March 6, 2010, 1:39 PM

Unfortunately I can't get into this until later because I have to go do grading, but I would like to because it is one of those basic questions.

You say, in effect, that the entertainment is the train and the art is what it is carrying. I would say that is a good image to get started but I am skeptical, or cautions, about separating art and entertainment and "demoting" entertainment. The experience is too unitary. describing it right is a matter of characterizing modes of existence accurately. At least I think so.

43.

David

March 6, 2010, 1:42 PM

Do we have a link for Greifen?

44.

Jack

March 6, 2010, 2:03 PM

To get back for a moment to Matthew Collings, I can never quite swallow or trust him. I'm not the trusting sort, admittedly, but there's something vaguely suspect about him. It doesn't help he writes for "Modern Painters," which I was foolish enough to subscribe to a few years back and found highly disappointing (the subscription was not renewed).

As for the for the people behind the Turner Prize (which has virtually nothing to do with Turner in practice), they're like an obnoxious bore who persists in telling leaden jokes because he fancies himself funny, or like some big shot who tells jokes he knows are lousy because he can count on subservient and/or opportunistic laughter.

45.

Chris Rywalt

March 6, 2010, 2:07 PM

Piri sez:
I have a whole theory about modern art and its relationship to the camera. I think that modernist artists inevitably vie with the camera, and the better the cameras become, the more the artists strive to create paintings that elude the camera.

There's a flip side to this which I've thought about for some time, which is the ascendence of art which can be easily reproduced. The line between fine art and illustration has been blurred to the point of nonexistence in the mainstream; many otherwise intelligent individuals will tell you the line is artificial, drawn only by anti-commercial snobs. In fact the non-existence of the line is an article of faith among those considering themselves educated and cultured in art. Meanwhile I personally believe -- based on my experience with both -- that the line between art and illustration is clear and as strong as ever, but only when looking at originals. The trouble comes in when people freely make judgments based entirely on reproductions, because the line doesn't exist there.

= INSTRUCTIONS TO FOLLOW =
Update the portion of the comment thread on art beginning at "To get back" and ending after "and/or opportunistic laughter.", with "jokes" changed to "puns" wherever it occurs.

(Collected data)
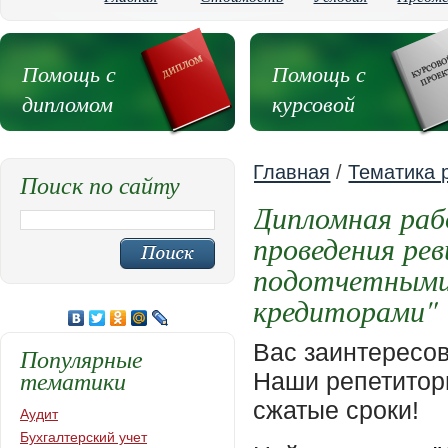
Помощь с
Помощь с
дипломом
курсовой
Главная
/
Тематика 
Поиск по сайту
Дипломная раб
проведения рев
подотчетными 
кредиторами"
Вас заинтересо
Популярные
тематики
Наши репетиторы
сжатые сроки!
Аудит
Бухгалтерский учет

= SOLUTION BELOW =
To get back for a moment to Matthew Collings, I can never quite swallow or trust him. I'm not the trusting sort, admittedly, but there's something vaguely suspect about him. It doesn't help he writes for "Modern Painters," which I was foolish enough to subscribe to a few years back and found highly disappointing (the subscription was not renewed).

As for the for the people behind the Turner Prize (which has virtually nothing to do with Turner in practice), they're like an obnoxious bore who persists in telling leaden puns because he fancies himself funny, or like some big shot who tells puns he knows are lousy because he can count on subservient and/or opportunistic laughter.